Андроник вызвал логофета дрома, отругал за небрежение делами… хотя, конечно, логофет дрома нисколько не был виноват в той нелепице, что случилась вчера на ипподроме.
Уже почти неделю в столице гостил султан. Дело шло о замирении – замирении бурном, истовом, на веки веков, на все времена, – для того султан и явился самолично в царственный город. В его честь Андроник приказал устроить триумф. Столица блистала великолепием: всюду развесили дорогие ковры и богатые украшения. Пиры сменялись развлечениями: большую часть времени султан проводил, наслаждаясь зрелищем конских скачек.
Вчерашним вечером один человек из его свиты, называвший себя чудодеем, а если судить по его причудливым одеяниям, таковым и являвшийся, вызвался перелететь с башни, что возвышалась с одного края ипподрома, на другой, через все неохватное пространство ристалища. Башня стояла над рядом параллельных арок, из которых пускались в бег колесницы. Увенчивали ее четыре медных вызолоченных коня с горделиво выгнутыми шеями. Смельчак поднялся на самую верхотуру и встал на барьер.
Сей агарянин и ныне был одет довольно необычно: весьма длинный и очень просторный хитон белого цвета, кругом перетянутый обручами, придерживавшими его широченные складки.
Перед тем как взяться за дело, храбрый турок поведал владыкам – царю Андронику и собственному султану – о своих планах. По его словам, дело обстояло просто: как корабль летит на парусах, так и он полетит благодаря хитроумному устройству своей одежды – только бы выдался подходящий ветер, чтобы надуть ее, во всем же прочем никаких сомнений быть не может. Андроник не знал, что сказать, султан взирал на соплеменника благосклонно.
Теперь агарянин стоял на краю. Все глаза устремились на смельчака, с трибун летели выкрики и смех, и, если бы можно было разобрать в реве толпы, чего именно она требует, получилось бы примерно следующее: «Лети, лети! Долго ли ты, проклятый сарацин, будешь томить наши души, взвешивая ветер?»
Между тем царь Андроник, почуяв нехорошее и обеспокоившись судьбой чудодея, послал людей отговорить его от опасной затеи. Султан тоже заволновался: теперь он то и дело вскакивал с места от беспокойства и боязни за соплеменника, задирал голову и подавал ему какие-то знаки.

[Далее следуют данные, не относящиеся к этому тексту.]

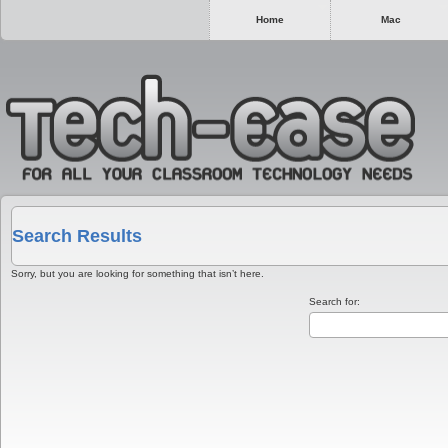
Home
Mac
Search Results
Sorry, but you are looking for something that isn’t here.
Search for:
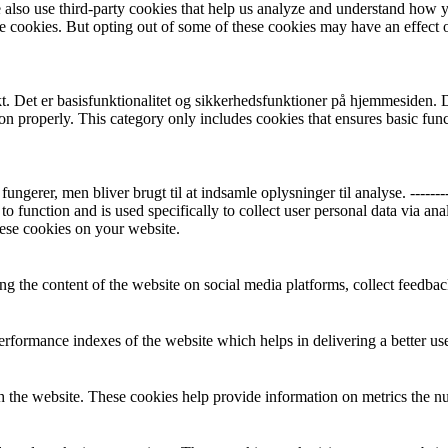
We also use third-party cookies that help us analyze and understand how 
ese cookies. But opting out of some of these cookies may have an effect
 Det er basisfunktionalitet og sikkerhedsfunktioner på hjemmesiden. Der
ion properly. This category only includes cookies that ensures basic func
r, men bliver brugt til at indsamle oplysninger til analyse. ----------------
to function and is used specifically to collect user personal data via a
hese cookies on your website.
ing the content of the website on social media platforms, collect feedback
formance indexes of the website which helps in delivering a better user
h the website. These cookies help provide information on metrics the numb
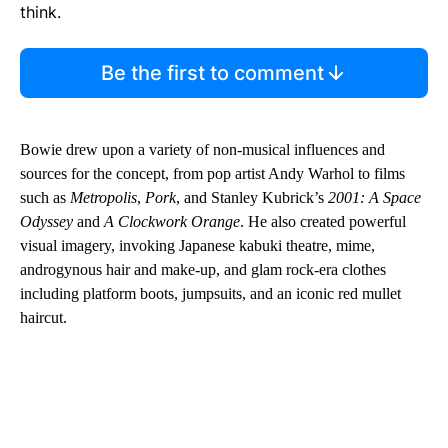
think.
Be the first to comment
Bowie drew upon a variety of non-musical influences and
sources for the concept, from pop artist Andy Warhol to films
such as
Metropolis
,
Pork
, and Stanley Kubrick’s
2001: A Space
Odyssey
and
A Clockwork Orange
. He also created powerful
visual imagery, invoking Japanese kabuki theatre, mime,
androgynous hair and make-up, and glam rock-era clothes
including platform boots, jumpsuits, and an iconic red mullet
haircut.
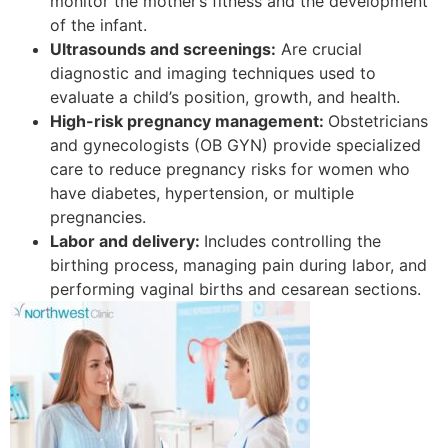
monitor the mother’s fitness and the development
of the infant.
Ultrasounds and screenings:
Are crucial
diagnostic and imaging techniques used to
evaluate a child’s position, growth, and health.
High-risk pregnancy management:
Obstetricians
and gynecologists (OB GYN) provide specialized
care to reduce pregnancy risks for women who
have diabetes, hypertension, or multiple
pregnancies.
Labor and delivery:
Includes controlling the
birthing process, managing pain during labor, and
performing vaginal births and cesarean sections.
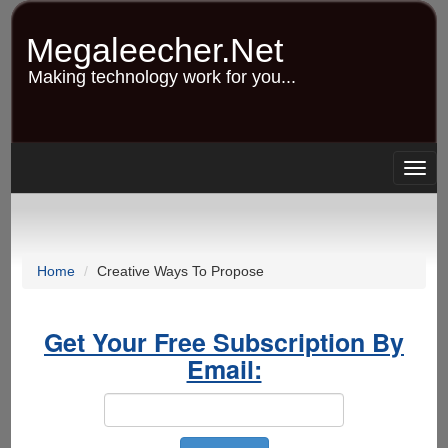
Skip
to
Megaleecher.Net
main
content
Making technology work for you...
Togg
navig
Home
Creative Ways To Propose
Get Your Free Subscription By
Email:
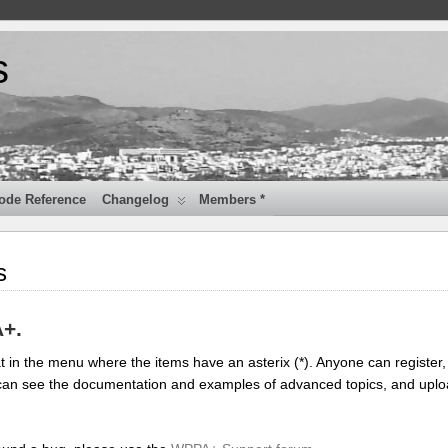
s
ode Reference
Changelog
Members *
s
A+.
 in the menu where the items have an asterix (*). Anyone can register, 
you can see the documentation and examples of advanced topics, and upl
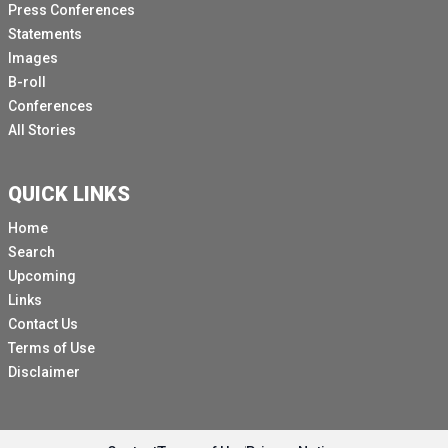
Press Conferences
Statements
Images
B-roll
Conferences
All Stories
QUICK LINKS
Home
Search
Upcoming
Links
Contact Us
Terms of Use
Disclaimer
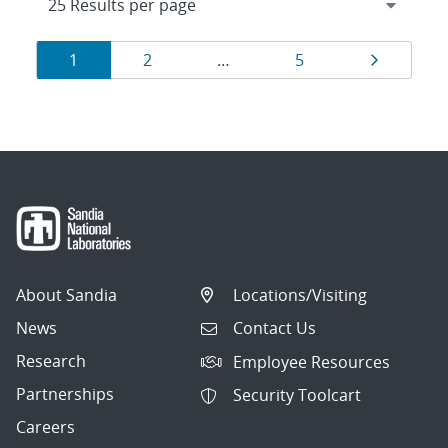
Results
Page
Page
Page
Page
1
2
…
5
navigation
About Sandia
Locations/Visiting
News
Contact Us
Research
Employee Resources
Partnerships
Security Toolcart
Careers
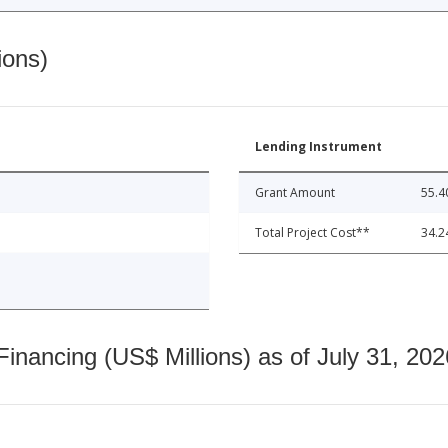
ions)
Lending Instrument
Grant Amount
55.4
Total Project Cost**
34.2
nancing (US$ Millions) as of July 31, 202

Но было поздно: лезть за отважным сарацином никто не отважился, а сам он наотрез отказывался спускаться: твердо решил довести дело до конца и поразить присутствующих своей дивной способностью.
Зрители ревели, вопили, свистели, кричали, обвиняя агарянина, что тот нарочно так долго обманывает их ожидания.
Но на самом деле турок никого не пытался обмануть: просто он как мог пристально следил за воздухом, наблюдал за ветром, придирчиво выжидая подходящее дуновение, ибо глупо для него было бы полагаться на случайность в таком серьезном деле.
Много раз простирал он руки и приводил их в движение, подобное взмахам птичьих крыльев, стараясь, вероятно, набрать побольше вихрей и порывов, и вот уже, казалось, набирал полные охапки – но всякий раз все-таки удерживался от того, чтобы взмыть над ристалищем.